Утром отец дал ему свои наручные часы. Мальчику хотелось, чтобы весь мир знал, куда он идет. Но, как назло, прохожих попадалось мало, а возле Третьей улица и вовсе была пустынна. Хоть бы взгляд из окна, из проезжающего автобуса!
Секундная стрелка торопила. Мальчик поднес палец к звонку. Нажал. Кнопка оказалась очень тугой. Тишина. Вдруг ему показалось, что он может еще развернуться, уйти — к отцу и матери, в прежнюю жизнь. Он оглянулся. Пыльная улица. Какой-то высокий оборванец в черном, грязном ватнике остановился на углу, смотрит; откуда он тут взялся, это же Город, здесь нет бродяг! Мальчик вдавил кнопку что было сил. Внутри раздался резкий, похожий на сигнал тревоги звон.
Хмурый и удивленный прапорщик взял его новенький паспорт, переписал имя и фамилию. Пододвинул желтую тетрадь с закурчавившимися уголками: распишись. Позвонил по телефону, прокрутив две цифры на диске: 2–8.
Пришел другой прапорщик, сказал: следуйте за мной. В петлицах у него были те же змея и чаша. Сердце ушло в пятки от неброской близости тайны. Коридор. Обитая дерматином дверь. Узкий проход по двору, отгороженный кирпичной стеной; за ней кто-то скулит. Собаки, что ли? Следующая дверь. Вытертый линолеум на полу. Запах неубранного класса после каникул. Окна, в которые видно только высокие кирпичные стены. Лабиринт. Ему стало зябко. Он уже потерялся в пространстве, перестал ориентироваться относительно улицы.
Сейфовая дверь. Большая пустая комната. Следы на обоях — тут раньше были стеллажи. Мальчик был растерян и огорчен. Где приборы, где лаборатория, где, наконец, тайна?
Из двери напротив вышел дядя Игорь в простом синем халате. Еще один, другой дядя Игорь. Поманил двумя пальцами: иди за мной.
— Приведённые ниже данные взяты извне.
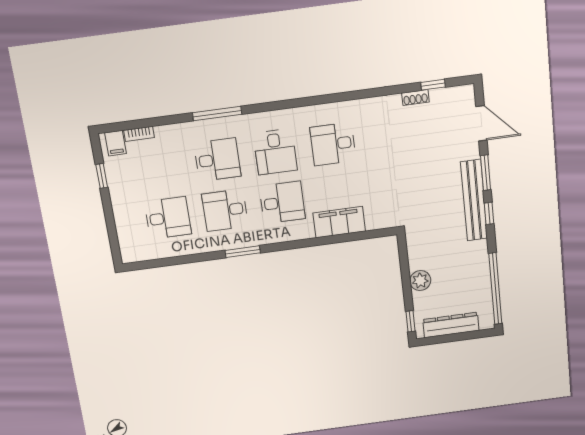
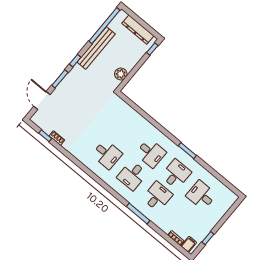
desk: (275, 152) -> (132, 175), turned 180
desk: (217, 160) -> (157, 196), turned 90
bench: (474, 200) -> (96, 48), moved
desk: (282, 203) -> (151, 153), turned 180
desk: (225, 210) -> (176, 174), turned -90
filing cabinet: (339, 222) -> (137, 121), removed
plant: (420, 281) -> (121, 74), moved

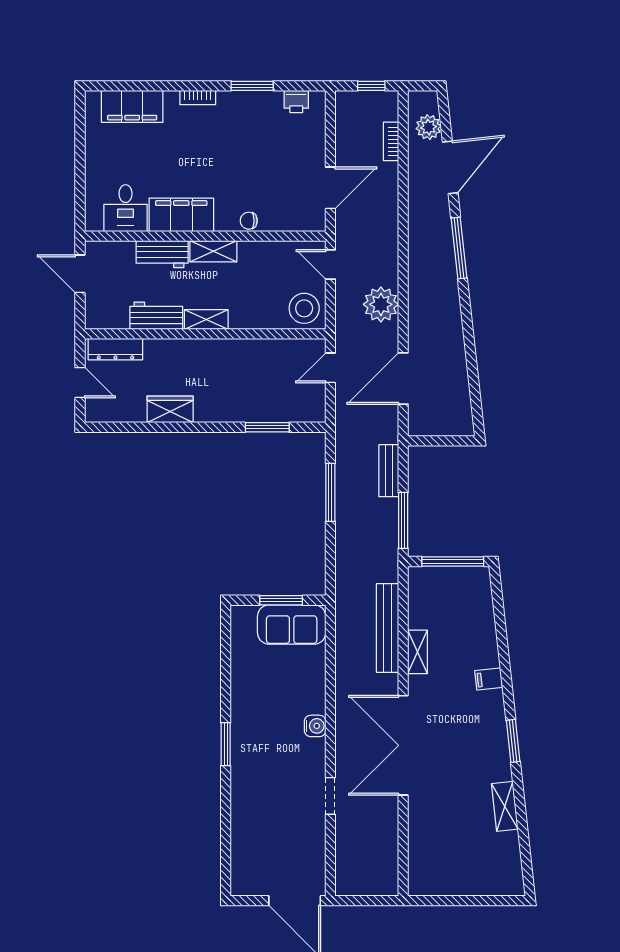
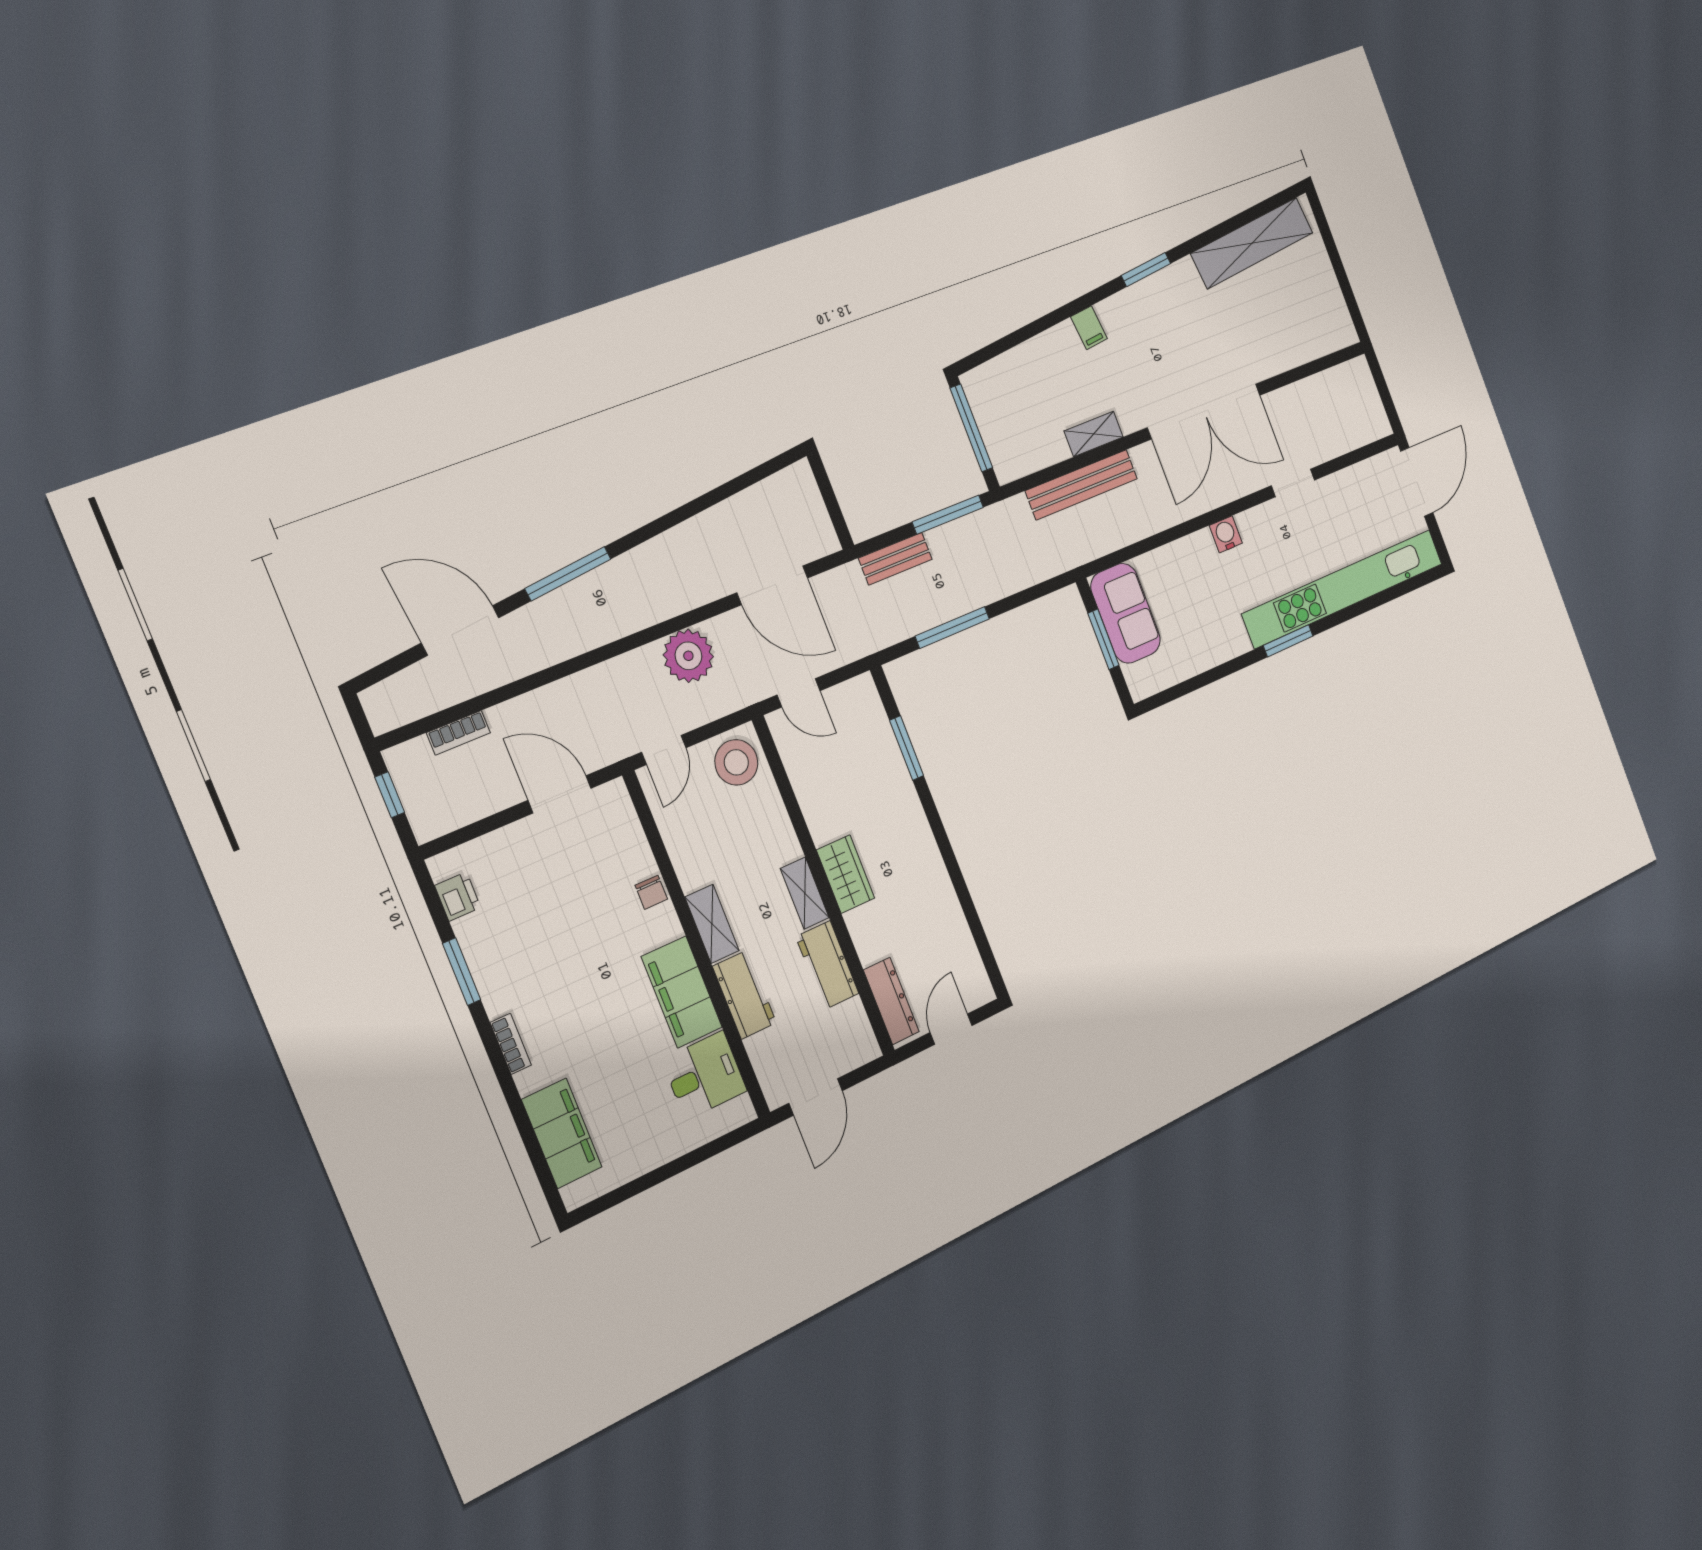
plant: (429, 127) -> (415, 685), removed
wardrobe: (170, 409) -> (846, 874), moved, turned 180
kitchen unit: (244, 805) -> (1343, 588), added
shelving: (505, 806) -> (1252, 243), width x2.20, depth x1.33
Темным, пыльным коридором они попали в раздевалку, где стояли необычные, широкие металлические шкафы для одежды, сбоку — душевая, ситечки душей размером с головку подсолнуха.
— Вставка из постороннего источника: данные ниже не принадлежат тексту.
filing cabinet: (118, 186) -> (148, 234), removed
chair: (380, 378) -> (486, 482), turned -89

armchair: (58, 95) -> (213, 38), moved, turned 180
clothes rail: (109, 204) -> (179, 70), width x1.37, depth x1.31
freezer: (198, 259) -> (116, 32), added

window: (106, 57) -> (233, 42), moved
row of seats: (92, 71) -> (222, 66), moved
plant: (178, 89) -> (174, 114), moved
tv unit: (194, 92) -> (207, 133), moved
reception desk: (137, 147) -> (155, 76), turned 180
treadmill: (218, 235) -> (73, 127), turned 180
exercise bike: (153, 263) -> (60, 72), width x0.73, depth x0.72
— Когда-то мы тут переодевались, — сказал дядя Игорь. — Дальше начинается чистая зона. Теперь этого места нет. На бумаге этот корпус давно снесен, чтобы построить новый. Да вот строители припозднились. Этого места нет, понимаешь? Поэтому я могу привести тебя сюда.
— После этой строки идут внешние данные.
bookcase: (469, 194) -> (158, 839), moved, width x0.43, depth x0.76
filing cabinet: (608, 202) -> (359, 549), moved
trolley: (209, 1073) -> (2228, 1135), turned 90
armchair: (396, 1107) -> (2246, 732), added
Мальчик стоял, слушая каждое слово.
— Твой отец хороший химик, — сказал дядя Игорь. — Но он боится того, что исследует. Боится. Поэтому я никогда не возьму его в свою лабораторию. А ты боишься?
— Нет, — ответил он, не успев даже подумать.
— Открывай крайний, — дядя Игорь указал на шкафчики.
Мальчик открыл. Внутри, стиснутое стенками, было нечто: зеленая резиновая шкура, сращенная с противогазной маской. Он выволок ее, тяжеленную, скользкую от тальковой присыпки, похожей, как ему казалось, на чешуйки прошлогодней змеиной кожи.
— Надевай, — сказал дядя Игорь.
Он кое-как вставил ноги в резиновые штанины, набросил скафандр на себя. Горло сжал тугой и жесткий воротник. Запястья перетянули манжеты. Дышалось с трудом, перед глазами поплыла дымка. Руки дяди Игоря выпрямили ему спину, застегнули, завязали нахлестом ремешки на руках и ногах — и он остался внутри, в резиновой утробе, будто живой детеныш в туше издохшей рептилии.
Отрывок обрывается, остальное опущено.